In base alla legge italiana, i richiedenti asilo possono avere accesso ai centri di accoglienza dopo che sono stati ufficialmente registrati. Questo processo può protrarsi per anni dopo la presentazione della domanda iniziale. Durante questo periodo, le persone che non hanno il denaro sufficiente a permettersi un normale alloggio, devono chiedere ospitalità ad amici oppure vivere per la strada. Questo è proprio ciò che accaduto anche ad Asharaf. Grazie al suo spirito indomito, Asharaf non si è però lasciato demoralizzare e non è rimasto a lungo per la strada. Dopo aver svolto diversi lavori nel settore dell'edilizia, Asharaf ha deciso di investire i suoi risparmi per aprire un ostello a Venezia. Il successo è stato tale che dopo poco ne ha aperto un secondo e assieme ad esso un ristorante take away.
La storia di Asharaf Barati è diventata anche un documentario dal titolo “Behind Venice Luxury – a Hazara in Italy” (Dietro al lusso di Venezia – Un Hazara in Italia), diretto dal regista Amin Wahidi.

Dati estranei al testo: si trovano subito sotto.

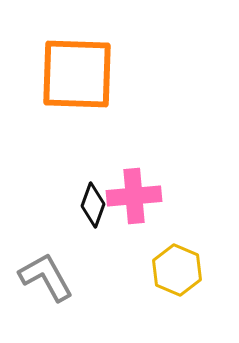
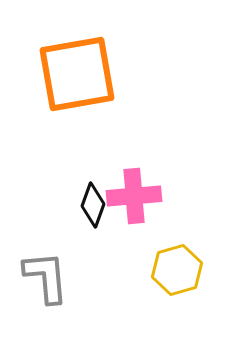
orange square: rotated 12 degrees counterclockwise
yellow hexagon: rotated 21 degrees clockwise
gray L-shape: rotated 24 degrees clockwise
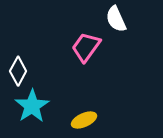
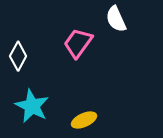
pink trapezoid: moved 8 px left, 4 px up
white diamond: moved 15 px up
cyan star: rotated 12 degrees counterclockwise
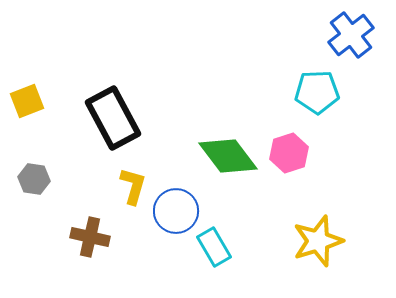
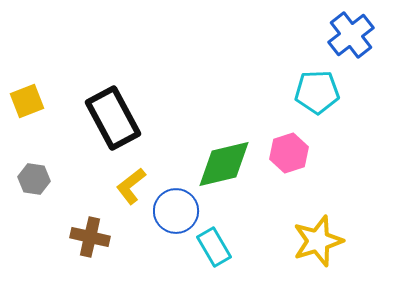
green diamond: moved 4 px left, 8 px down; rotated 66 degrees counterclockwise
yellow L-shape: moved 2 px left; rotated 144 degrees counterclockwise
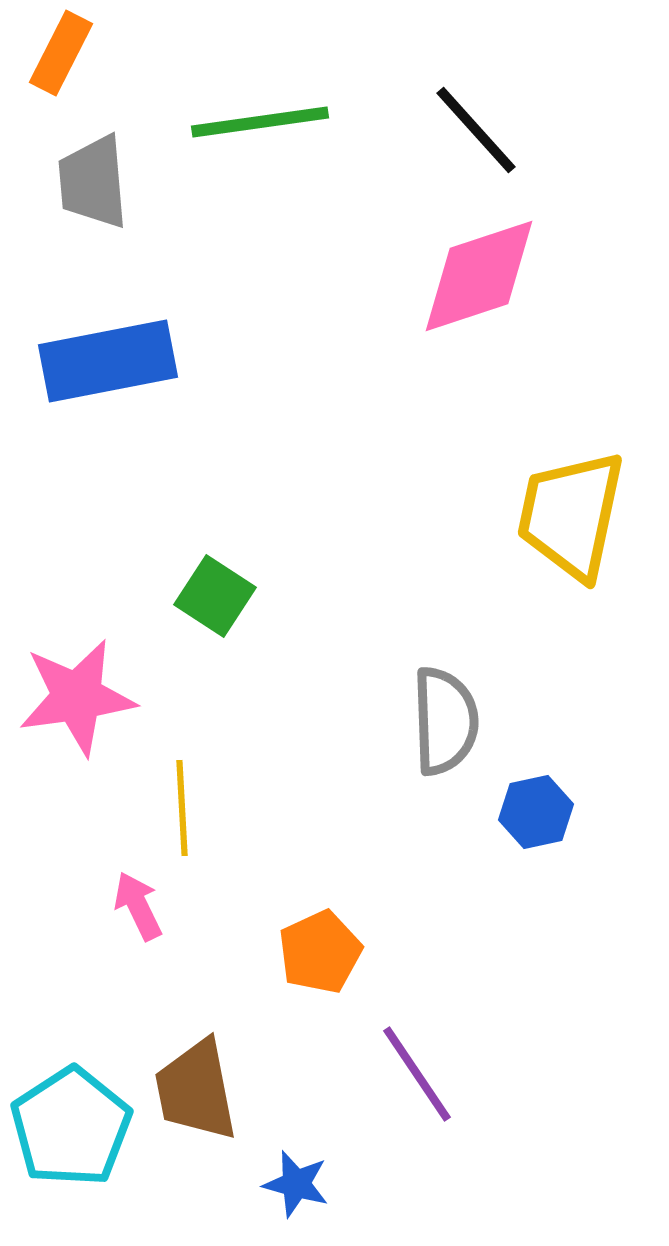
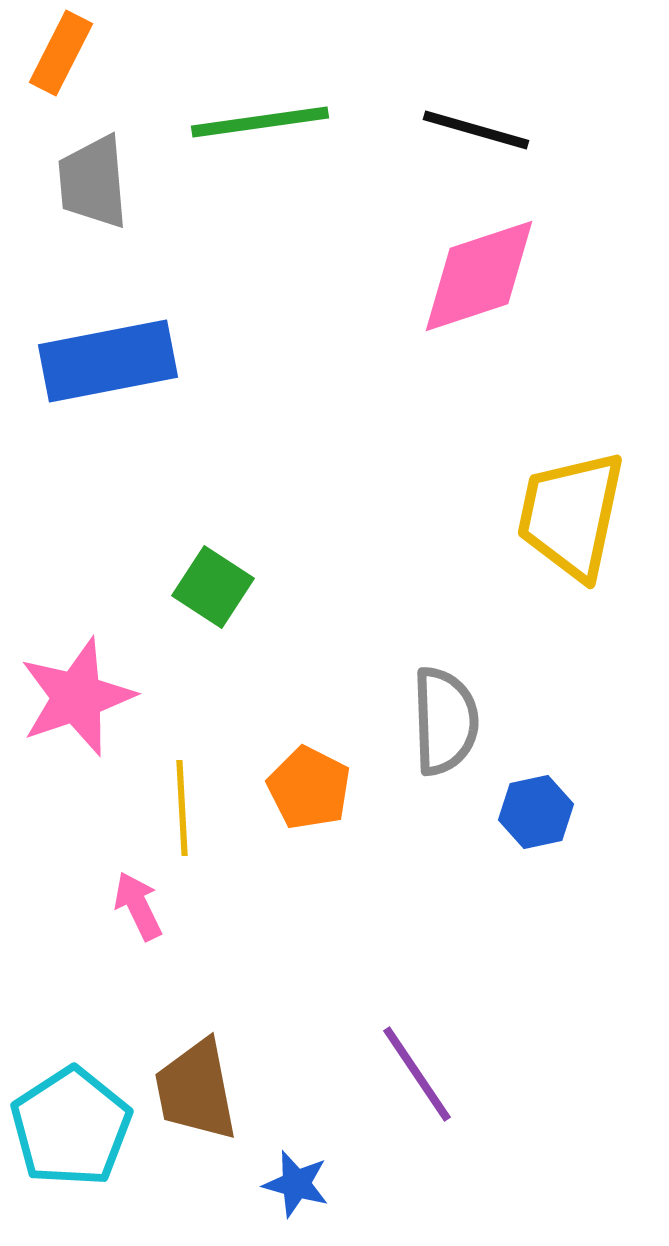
black line: rotated 32 degrees counterclockwise
green square: moved 2 px left, 9 px up
pink star: rotated 11 degrees counterclockwise
orange pentagon: moved 11 px left, 164 px up; rotated 20 degrees counterclockwise
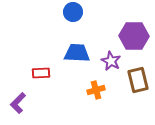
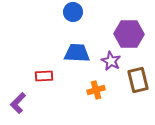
purple hexagon: moved 5 px left, 2 px up
red rectangle: moved 3 px right, 3 px down
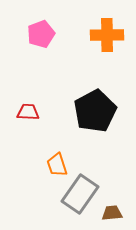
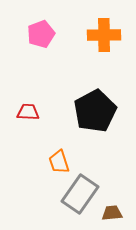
orange cross: moved 3 px left
orange trapezoid: moved 2 px right, 3 px up
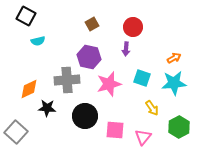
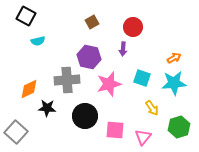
brown square: moved 2 px up
purple arrow: moved 3 px left
green hexagon: rotated 10 degrees clockwise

Il film ha vinto la 24esima edizione del Premio Città di Venezia 2017.
Le ambizioni personali di Asharaf si estendono oltre il settore dell'ospitalità e della vendita al dettaglio e puntano verso la terra che ha dovuto abbandonare ancora bambino. “Dove c'è rischio c'è anche opportunità”, dice Asharaf con un sorriso. “Voglio investire in Afghanistan. Non mi sono mai dimenticato il mio paese e non posso vivere sapendo che la mia gente sta soffrendo. Sto pensando di avviare un progetto per gli agricoltori delle province più povere e in particolare per le donne, che rappresentano la metà della società e che devono godere delle stesse opportunità degli altri”. Asharaf sta pensando anche di aprire una fabbrica a Kabul, dove le persone possano imparare le tecniche di confezionamento e conservazione. “In questo modo”, dice, “saranno in grado di vendere le eccedenze al mercato e potranno migliorare la loro condizione finanziaria”. Per Asharaf, il percorso per diventare un imprenditore di successo ha comportato passare dal dubbio e l'incertezza alla stabilità e alla prosperità. Avendo sperimentato tutto questo sulla propria pelle, Asharaf desidera aiutare l'Afganistan ad intraprendere lo stesso percorso.